I have this problem where 3 of my 84 nodes misbehave with too long GC
times, leading to them being marked as DN.
This happens when I load data to them using CQL from a hadoop job, so
quite a lot of inserts at a time. The CQL loading job is using
TokenAwarePolicy with fallback to DCAwareRoundRobinPolicy. Cassandra
java driver version 188.8.131.52 is in use.
My other observation is that around the time the GC starts to work like
crazy, there is a lot of outbound network traffic from the troublesome
nodes. If a healthy node has around 25 Mbit/s in, 25 Mbit/s out, an
unhealthy sees 25 Mbit/s in, 200 Mbit/s out.
So, something is iffy with these 3 nodes, but I have some trouble
finding out exactly what makes them differ.
This is Cassandra 2.0.13 (yes, old) using vnodes.
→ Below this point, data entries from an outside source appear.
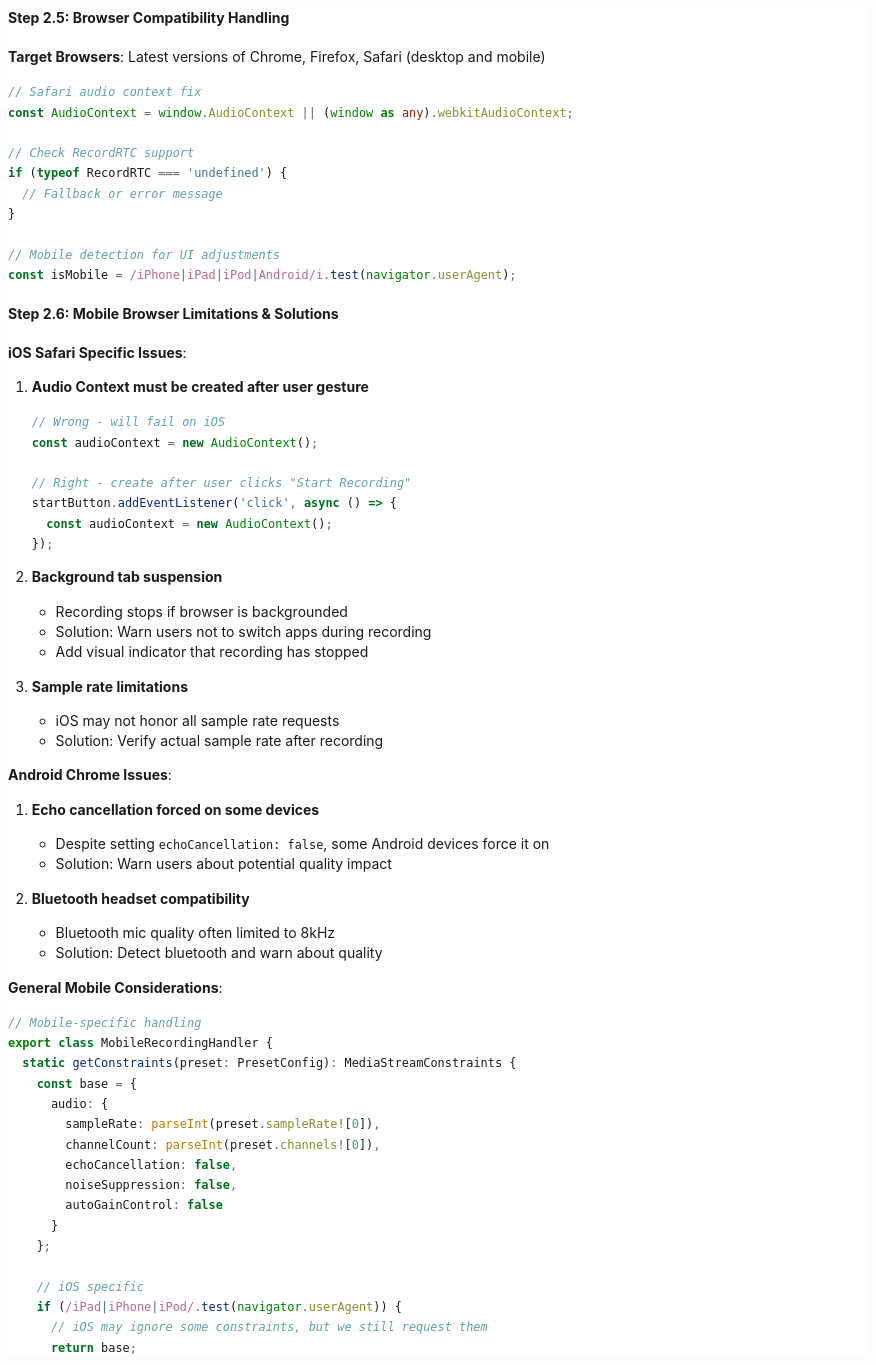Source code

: #### Step 2.5: Browser Compatibility Handling

**Target Browsers**: Latest versions of Chrome, Firefox, Safari (desktop and mobile)

```typescript
// Safari audio context fix
const AudioContext = window.AudioContext || (window as any).webkitAudioContext;

// Check RecordRTC support
if (typeof RecordRTC === 'undefined') {
  // Fallback or error message
}

// Mobile detection for UI adjustments
const isMobile = /iPhone|iPad|iPod|Android/i.test(navigator.userAgent);
```

#### Step 2.6: Mobile Browser Limitations & Solutions

**iOS Safari Specific Issues**:
1. **Audio Context must be created after user gesture**
   ```typescript
   // Wrong - will fail on iOS
   const audioContext = new AudioContext();

   // Right - create after user clicks "Start Recording"
   startButton.addEventListener('click', async () => {
     const audioContext = new AudioContext();
   });
   ```

2. **Background tab suspension**
   - Recording stops if browser is backgrounded
   - Solution: Warn users not to switch apps during recording
   - Add visual indicator that recording has stopped

3. **Sample rate limitations**
   - iOS may not honor all sample rate requests
   - Solution: Verify actual sample rate after recording

**Android Chrome Issues**:
1. **Echo cancellation forced on some devices**
   - Despite setting `echoCancellation: false`, some Android devices force it on
   - Solution: Warn users about potential quality impact

2. **Bluetooth headset compatibility**
   - Bluetooth mic quality often limited to 8kHz
   - Solution: Detect bluetooth and warn about quality

**General Mobile Considerations**:
```typescript
// Mobile-specific handling
export class MobileRecordingHandler {
  static getConstraints(preset: PresetConfig): MediaStreamConstraints {
    const base = {
      audio: {
        sampleRate: parseInt(preset.sampleRate![0]),
        channelCount: parseInt(preset.channels![0]),
        echoCancellation: false,
        noiseSuppression: false,
        autoGainControl: false
      }
    };

    // iOS specific
    if (/iPad|iPhone|iPod/.test(navigator.userAgent)) {
      // iOS may ignore some constraints, but we still request them
      return base;
```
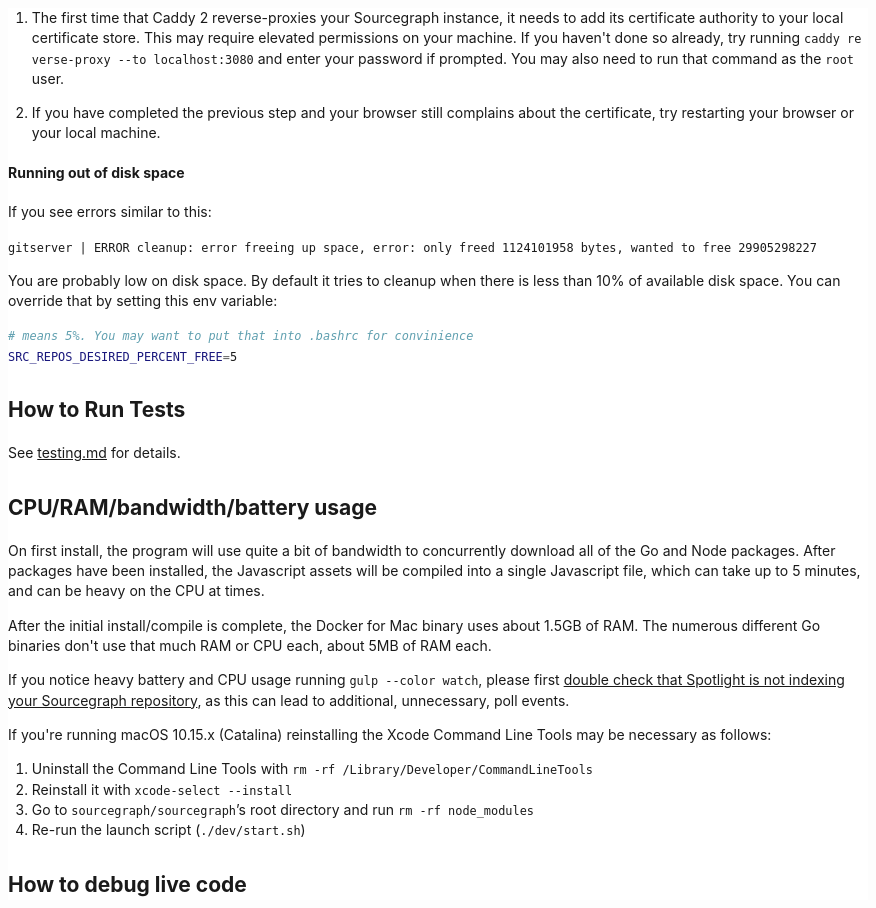 1. The first time that Caddy 2 reverse-proxies your Sourcegraph instance, it needs to add its certificate authority to your local certificate store. This may require elevated permissions on your machine. If you haven't done so already, try running `caddy reverse-proxy --to localhost:3080` and enter your password if prompted. You may also need to run that command as the `root` user.

1. If you have completed the previous step and your browser still complains about the certificate, try restarting your browser or your local machine.

#### Running out of disk space

If you see errors similar to this:

```
gitserver | ERROR cleanup: error freeing up space, error: only freed 1124101958 bytes, wanted to free 29905298227
```

You are probably low on disk space. By default it tries to cleanup when there is less than 10% of available disk space.
You can override that by setting this env variable:

```bash
# means 5%. You may want to put that into .bashrc for convinience
SRC_REPOS_DESIRED_PERCENT_FREE=5
```

## How to Run Tests

See [testing.md](testing.md) for details.

## CPU/RAM/bandwidth/battery usage

On first install, the program will use quite a bit of bandwidth to concurrently
download all of the Go and Node packages. After packages have been installed,
the Javascript assets will be compiled into a single Javascript file, which
can take up to 5 minutes, and can be heavy on the CPU at times.

After the initial install/compile is complete, the Docker for Mac binary uses
about 1.5GB of RAM. The numerous different Go binaries don't use that much RAM
or CPU each, about 5MB of RAM each.

If you notice heavy battery and CPU usage running `gulp --color watch`, please first [double check that Spotlight is not indexing your Sourcegraph repository](https://www.macobserver.com/tips/how-to/stop-spotlight-indexing/), as this can lead to additional, unnecessary, poll events.

If you're running macOS 10.15.x (Catalina) reinstalling the Xcode Command Line Tools may be necessary as follows:

1. Uninstall the Command Line Tools with `rm -rf /Library/Developer/CommandLineTools`
2. Reinstall it with `xcode-select --install`
3. Go to `sourcegraph/sourcegraph`’s root directory and run `rm -rf node_modules`
3. Re-run the launch script (`./dev/start.sh`)

## How to debug live code
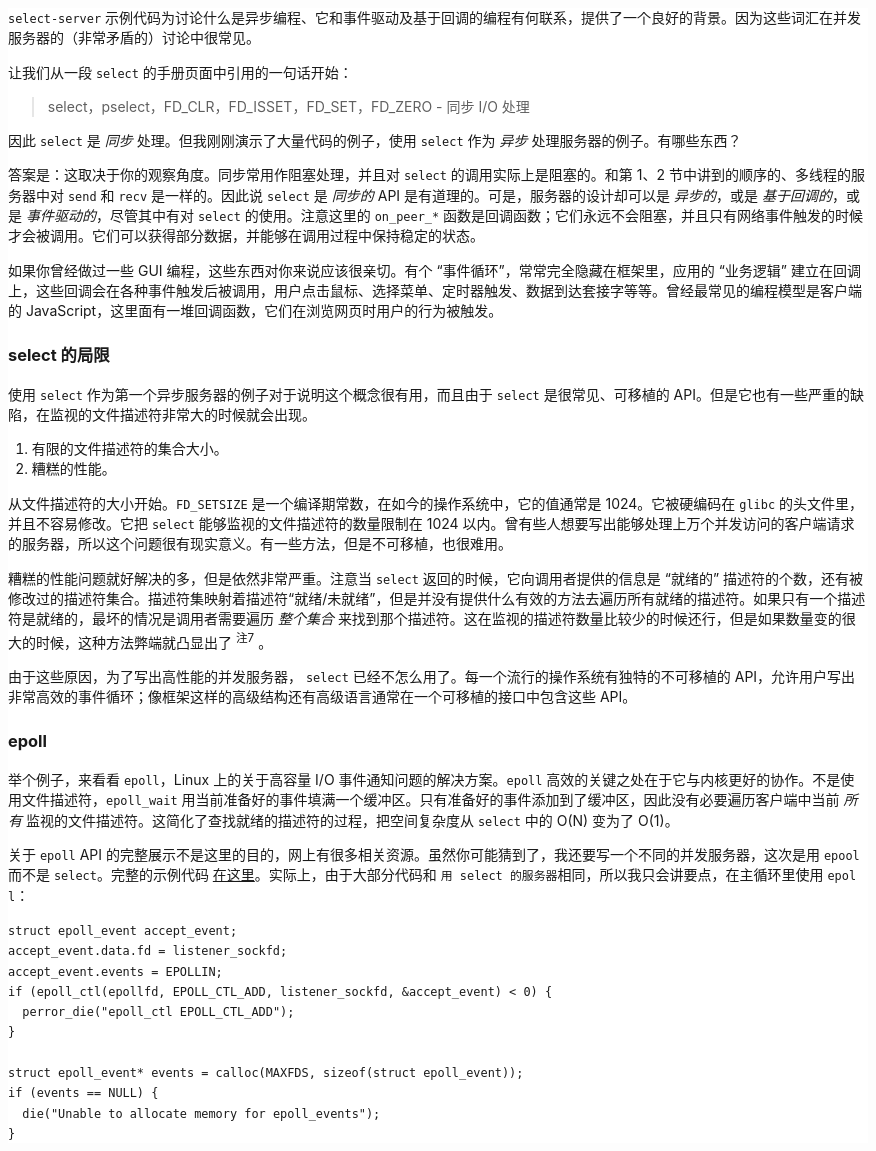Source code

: 
`select-server` 示例代码为讨论什么是异步编程、它和事件驱动及基于回调的编程有何联系，提供了一个良好的背景。因为这些词汇在并发服务器的（非常矛盾的）讨论中很常见。


让我们从一段 `select` 的手册页面中引用的一句话开始：



> 
> select，pselect，FD\_CLR，FD\_ISSET，FD\_SET，FD\_ZERO - 同步 I/O 处理
> 
> 
> 


因此 `select` 是 *同步* 处理。但我刚刚演示了大量代码的例子，使用 `select` 作为 *异步* 处理服务器的例子。有哪些东西？


答案是：这取决于你的观察角度。同步常用作阻塞处理，并且对 `select` 的调用实际上是阻塞的。和第 1、2 节中讲到的顺序的、多线程的服务器中对 `send` 和 `recv` 是一样的。因此说 `select` 是 *同步的* API 是有道理的。可是，服务器的设计却可以是 *异步的*，或是 *基于回调的*，或是 *事件驱动的*，尽管其中有对 `select` 的使用。注意这里的 `on_peer_*` 函数是回调函数；它们永远不会阻塞，并且只有网络事件触发的时候才会被调用。它们可以获得部分数据，并能够在调用过程中保持稳定的状态。


如果你曾经做过一些 GUI 编程，这些东西对你来说应该很亲切。有个 “事件循环”，常常完全隐藏在框架里，应用的 “业务逻辑” 建立在回调上，这些回调会在各种事件触发后被调用，用户点击鼠标、选择菜单、定时器触发、数据到达套接字等等。曾经最常见的编程模型是客户端的 JavaScript，这里面有一堆回调函数，它们在浏览网页时用户的行为被触发。


### select 的局限


使用 `select` 作为第一个异步服务器的例子对于说明这个概念很有用，而且由于 `select` 是很常见、可移植的 API。但是它也有一些严重的缺陷，在监视的文件描述符非常大的时候就会出现。


1. 有限的文件描述符的集合大小。
2. 糟糕的性能。


从文件描述符的大小开始。`FD_SETSIZE` 是一个编译期常数，在如今的操作系统中，它的值通常是 1024。它被硬编码在 `glibc` 的头文件里，并且不容易修改。它把 `select` 能够监视的文件描述符的数量限制在 1024 以内。曾有些人想要写出能够处理上万个并发访问的客户端请求的服务器，所以这个问题很有现实意义。有一些方法，但是不可移植，也很难用。


糟糕的性能问题就好解决的多，但是依然非常严重。注意当 `select` 返回的时候，它向调用者提供的信息是 “就绪的” 描述符的个数，还有被修改过的描述符集合。描述符集映射着描述符“就绪/未就绪”，但是并没有提供什么有效的方法去遍历所有就绪的描述符。如果只有一个描述符是就绪的，最坏的情况是调用者需要遍历 *整个集合* 来找到那个描述符。这在监视的描述符数量比较少的时候还行，但是如果数量变的很大的时候，这种方法弊端就凸显出了 <sup> 注7</sup> 。


由于这些原因，为了写出高性能的并发服务器， `select` 已经不怎么用了。每一个流行的操作系统有独特的不可移植的 API，允许用户写出非常高效的事件循环；像框架这样的高级结构还有高级语言通常在一个可移植的接口中包含这些 API。


### epoll


举个例子，来看看 `epoll`，Linux 上的关于高容量 I/O 事件通知问题的解决方案。`epoll` 高效的关键之处在于它与内核更好的协作。不是使用文件描述符，`epoll_wait` 用当前准备好的事件填满一个缓冲区。只有准备好的事件添加到了缓冲区，因此没有必要遍历客户端中当前 *所有* 监视的文件描述符。这简化了查找就绪的描述符的过程，把空间复杂度从 `select` 中的 O(N) 变为了 O(1)。


关于 `epoll` API 的完整展示不是这里的目的，网上有很多相关资源。虽然你可能猜到了，我还要写一个不同的并发服务器，这次是用 `epool` 而不是 `select`。完整的示例代码 [在这里](https://github.com/eliben/code-for-blog/blob/master/2017/async-socket-server/epoll-server.c)。实际上，由于大部分代码和 `用 select 的服务器`相同，所以我只会讲要点，在主循环里使用 `epoll`：



```
struct epoll_event accept_event;
accept_event.data.fd = listener_sockfd;
accept_event.events = EPOLLIN;
if (epoll_ctl(epollfd, EPOLL_CTL_ADD, listener_sockfd, &accept_event) < 0) {
  perror_die("epoll_ctl EPOLL_CTL_ADD");
}

struct epoll_event* events = calloc(MAXFDS, sizeof(struct epoll_event));
if (events == NULL) {
  die("Unable to allocate memory for epoll_events");
}

```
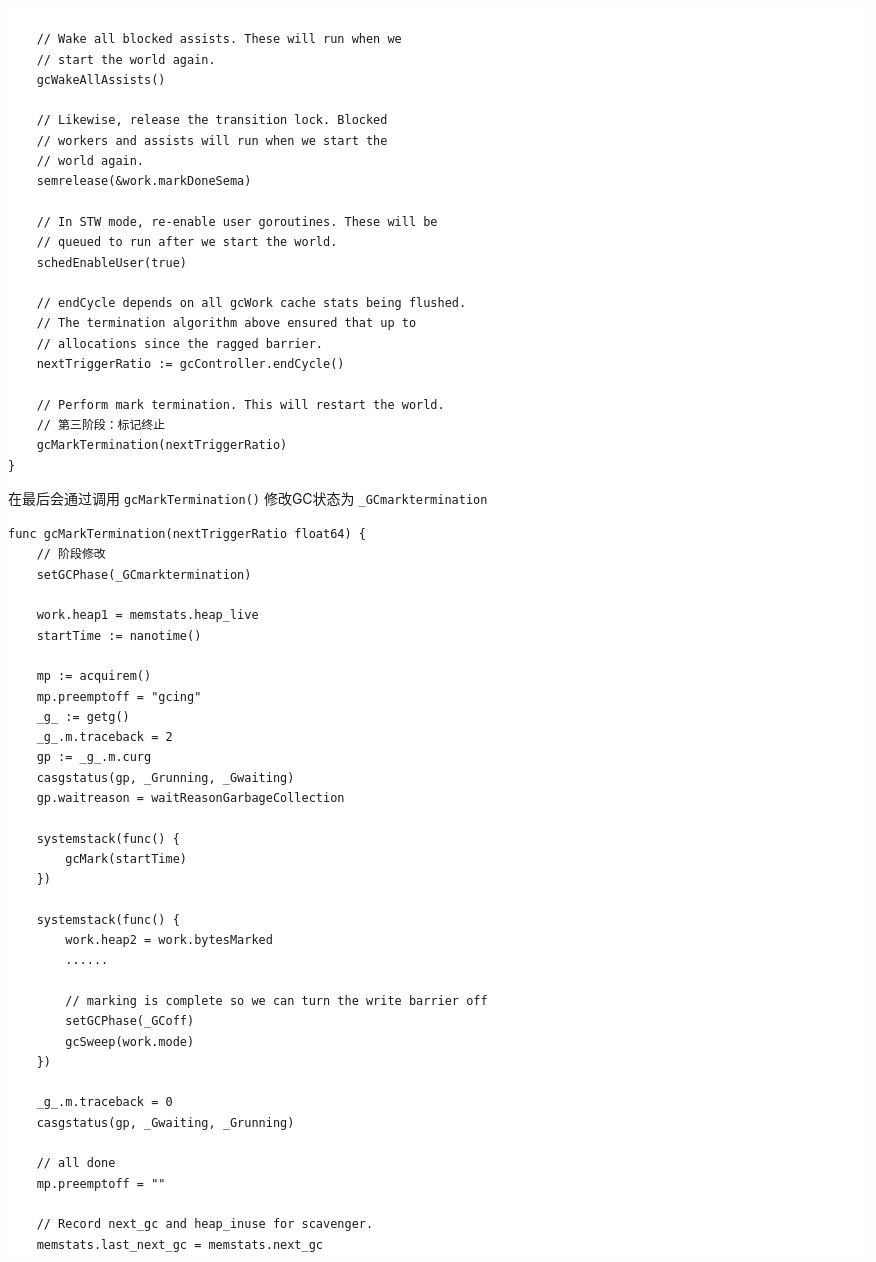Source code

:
 ```

	// Wake all blocked assists. These will run when we
	// start the world again.
	gcWakeAllAssists()

	// Likewise, release the transition lock. Blocked
	// workers and assists will run when we start the
	// world again.
	semrelease(&work.markDoneSema)

	// In STW mode, re-enable user goroutines. These will be
	// queued to run after we start the world.
	schedEnableUser(true)

	// endCycle depends on all gcWork cache stats being flushed.
	// The termination algorithm above ensured that up to
	// allocations since the ragged barrier.
	nextTriggerRatio := gcController.endCycle()

	// Perform mark termination. This will restart the world.
	// 第三阶段：标记终止
	gcMarkTermination(nextTriggerRatio)
}
```

在最后会通过调用 `gcMarkTermination()` 修改GC状态为 `_GCmarktermination`

```
func gcMarkTermination(nextTriggerRatio float64) {
	// 阶段修改
	setGCPhase(_GCmarktermination)

	work.heap1 = memstats.heap_live
	startTime := nanotime()

	mp := acquirem()
	mp.preemptoff = "gcing"
	_g_ := getg()
	_g_.m.traceback = 2
	gp := _g_.m.curg
	casgstatus(gp, _Grunning, _Gwaiting)
	gp.waitreason = waitReasonGarbageCollection

	systemstack(func() {
		gcMark(startTime)
	})

	systemstack(func() {
		work.heap2 = work.bytesMarked
		......

		// marking is complete so we can turn the write barrier off
		setGCPhase(_GCoff)
		gcSweep(work.mode)
	})

	_g_.m.traceback = 0
	casgstatus(gp, _Gwaiting, _Grunning)

	// all done
	mp.preemptoff = ""

	// Record next_gc and heap_inuse for scavenger.
	memstats.last_next_gc = memstats.next_gc
```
Keyspace is using
NetworkTopologyStrategy with replication 2, in one datacenter.
One thing I know I'm doing wrong is that I have slightly differing
number of hosts in each of my 6 chassies (One of them have 15 nodes, one
of have 13, the remaining have 14). Could what I'm seeing here be the
effect of that?
Other ideas on what could be wrong? Some kind of vnode imbalance? How
can I diagnose that? What metrics should I be looking at?